» **BRIEF**: Only the lines with the string "member" are needed; return each of them from the entries below.

» **RECORDS TO USE**:
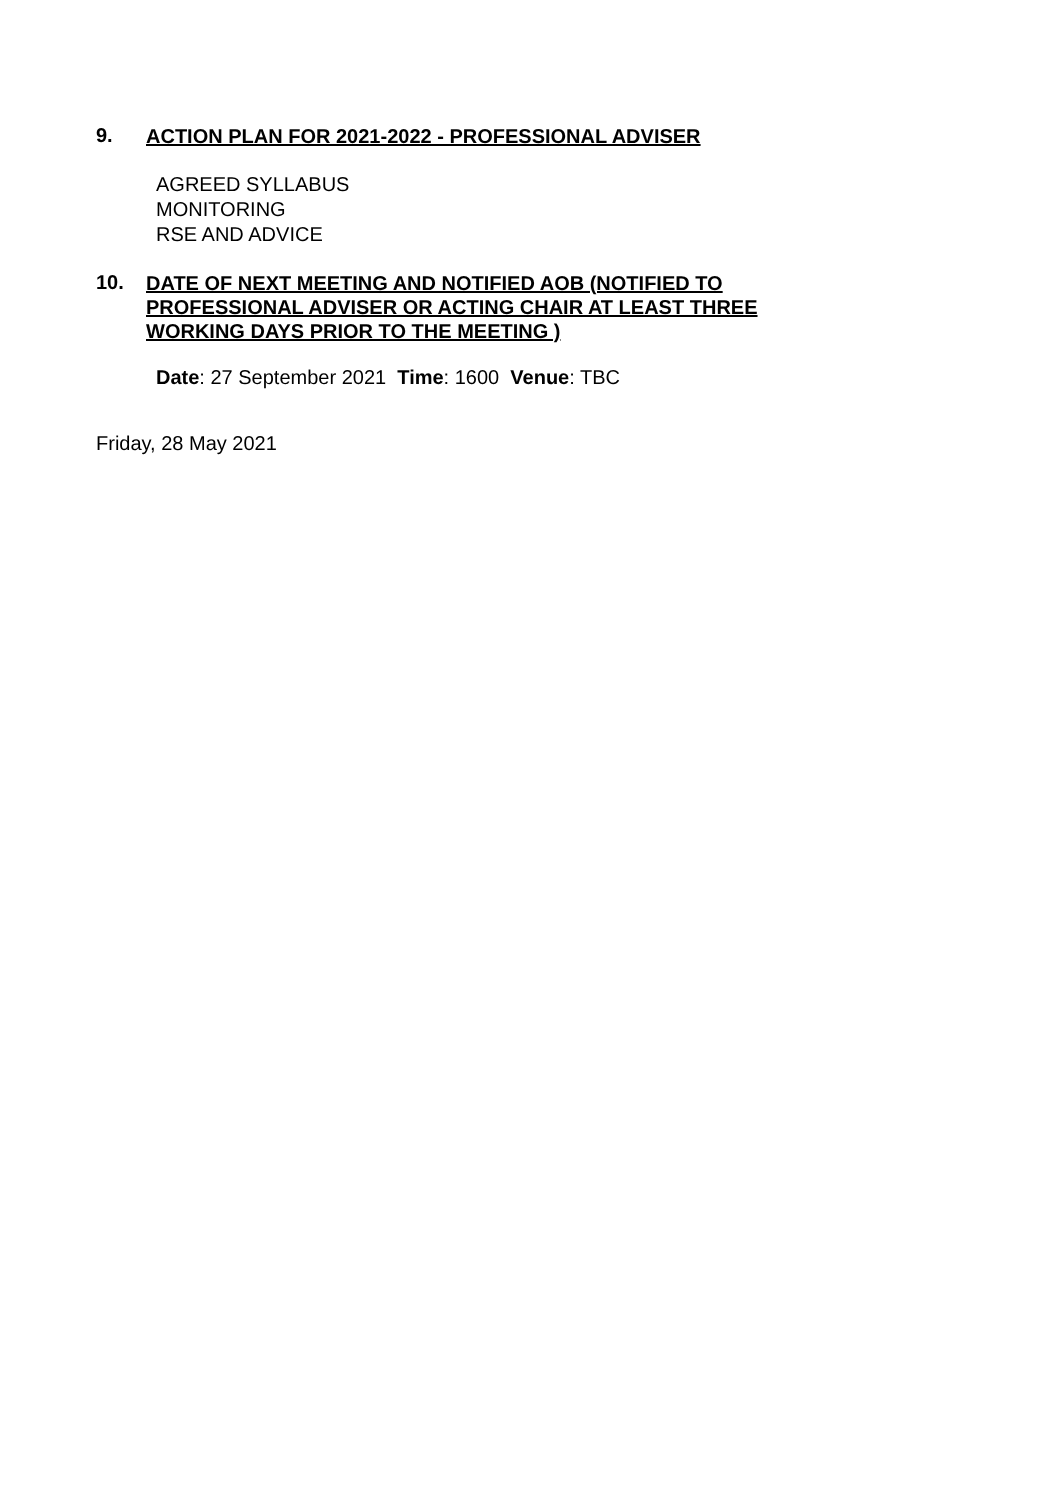9.
ACTION PLAN FOR 2021-2022 - PROFESSIONAL ADVISER
AGREED SYLLABUS
MONITORING
RSE AND ADVICE
10.
DATE OF NEXT MEETING AND NOTIFIED AOB (NOTIFIED TO PROFESSIONAL ADVISER OR ACTING CHAIR AT LEAST THREE WORKING DAYS PRIOR TO THE MEETING )
Date: 27 September 2021 Time: 1600 Venue: TBC
Friday, 28 May 2021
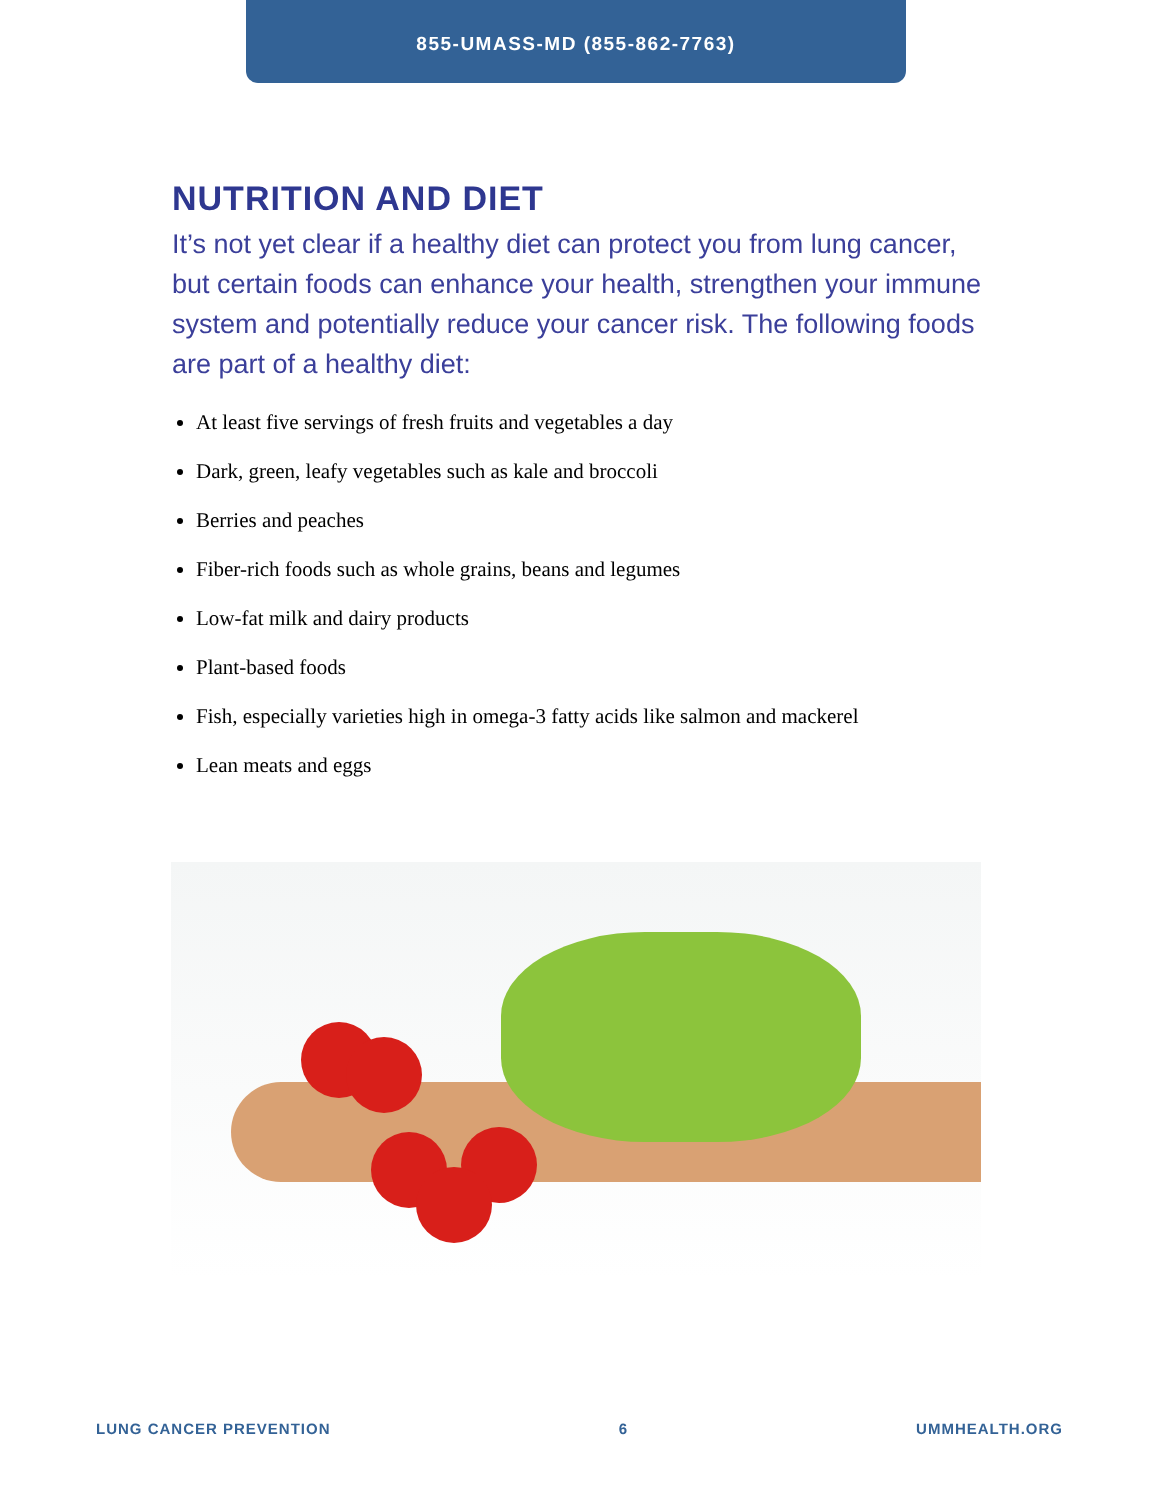855-UMASS-MD (855-862-7763)
NUTRITION AND DIET
It’s not yet clear if a healthy diet can protect you from lung cancer, but certain foods can enhance your health, strengthen your immune system and potentially reduce your cancer risk. The following foods are part of a healthy diet:
At least five servings of fresh fruits and vegetables a day
Dark, green, leafy vegetables such as kale and broccoli
Berries and peaches
Fiber-rich foods such as whole grains, beans and legumes
Low-fat milk and dairy products
Plant-based foods
Fish, especially varieties high in omega-3 fatty acids like salmon and mackerel
Lean meats and eggs
LUNG CANCER PREVENTION 6 UMMHEALTH.ORG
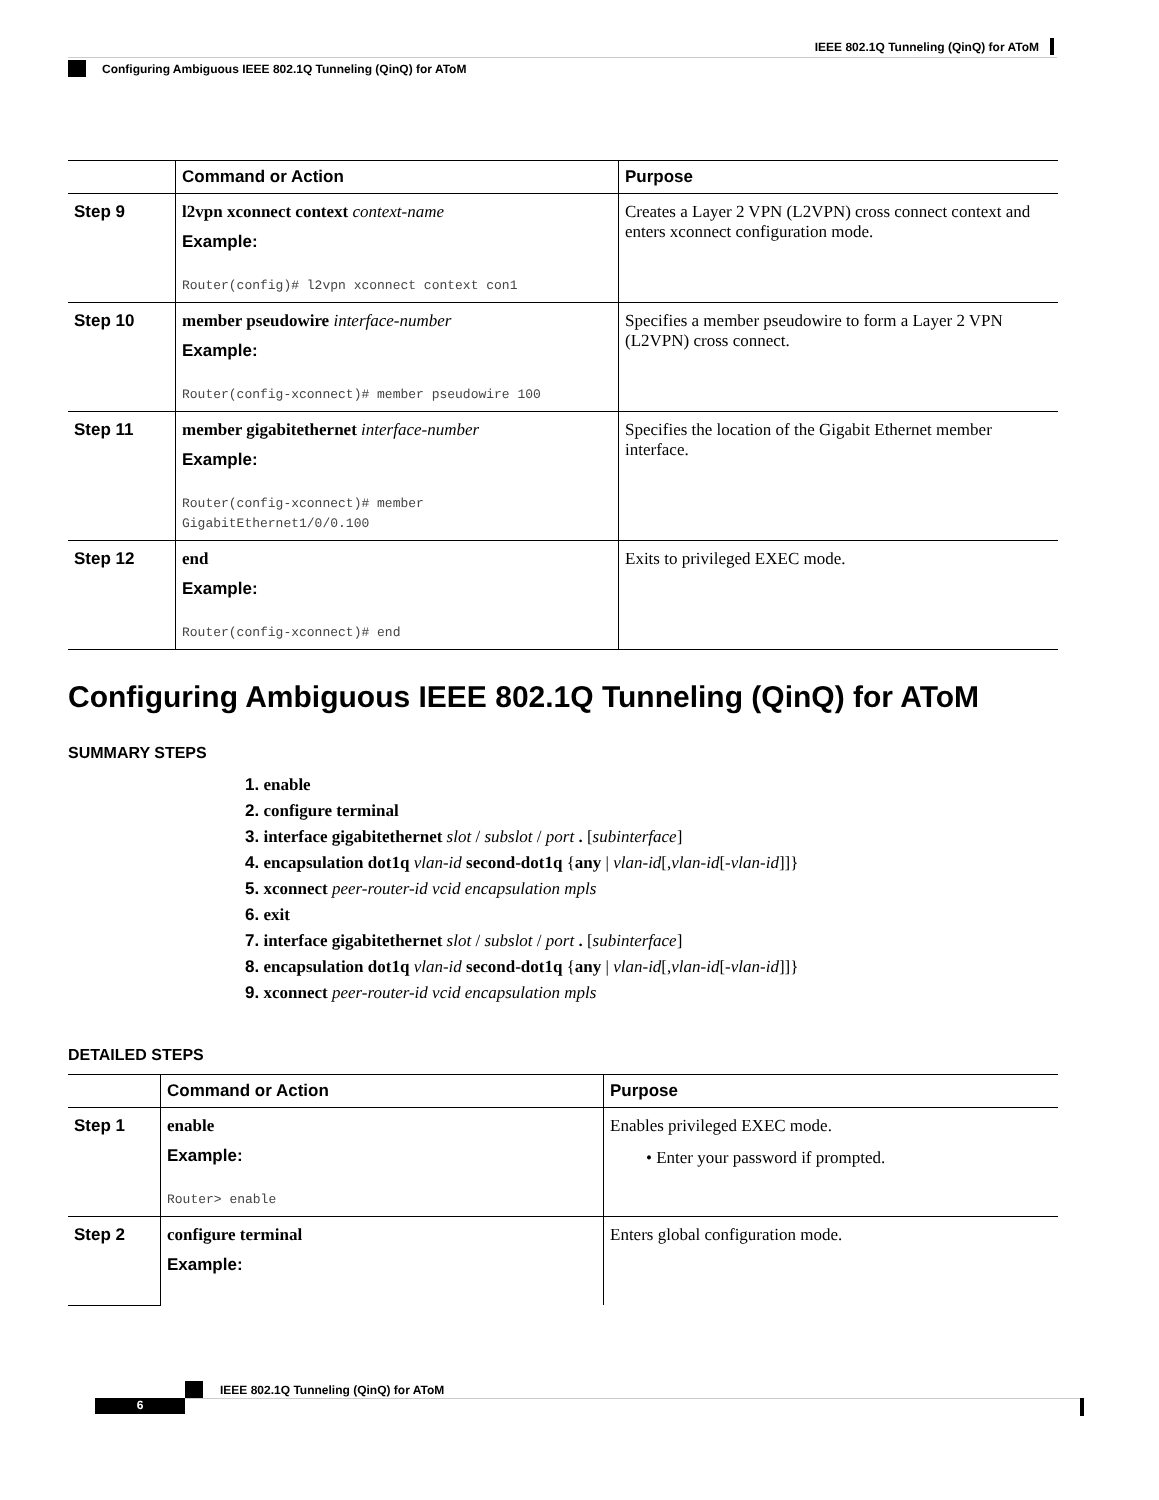IEEE 802.1Q Tunneling (QinQ) for AToM
Configuring Ambiguous IEEE 802.1Q Tunneling (QinQ) for AToM
| | Command or Action | Purpose |
| --- | --- | --- |
| Step 9 | l2vpn xconnect context context-name Example: Router(config)# l2vpn xconnect context con1 | Creates a Layer 2 VPN (L2VPN) cross connect context and enters xconnect configuration mode. |
| Step 10 | member pseudowire interface-number Example: Router(config-xconnect)# member pseudowire 100 | Specifies a member pseudowire to form a Layer 2 VPN (L2VPN) cross connect. |
| Step 11 | member gigabitethernet interface-number Example: Router(config-xconnect)# member GigabitEthernet1/0/0.100 | Specifies the location of the Gigabit Ethernet member interface. |
| Step 12 | end Example: Router(config-xconnect)# end | Exits to privileged EXEC mode. |
Configuring Ambiguous IEEE 802.1Q Tunneling (QinQ) for AToM
SUMMARY STEPS
1. enable
2. configure terminal
3. interface gigabitethernet slot / subslot / port . [subinterface]
4. encapsulation dot1q vlan-id second-dot1q {any | vlan-id[,vlan-id[-vlan-id]]}
5. xconnect peer-router-id vcid encapsulation mpls
6. exit
7. interface gigabitethernet slot / subslot / port . [subinterface]
8. encapsulation dot1q vlan-id second-dot1q {any | vlan-id[,vlan-id[-vlan-id]]}
9. xconnect peer-router-id vcid encapsulation mpls
DETAILED STEPS
| | Command or Action | Purpose |
| --- | --- | --- |
| Step 1 | enable Example: Router> enable | Enables privileged EXEC mode. • Enter your password if prompted. |
| Step 2 | configure terminal Example: | Enters global configuration mode. |
6
IEEE 802.1Q Tunneling (QinQ) for AToM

» **THE COMPLETED TASK**:
| Step 10 | member pseudowire interface-number Example: Router(config-xconnect)# member pseudowire 100 | Specifies a member pseudowire to form a Layer 2 VPN (L2VPN) cross connect. |
| Step 11 | member gigabitethernet interface-number Example: Router(config-xconnect)# member GigabitEthernet1/0/0.100 | Specifies the location of the Gigabit Ethernet member interface. |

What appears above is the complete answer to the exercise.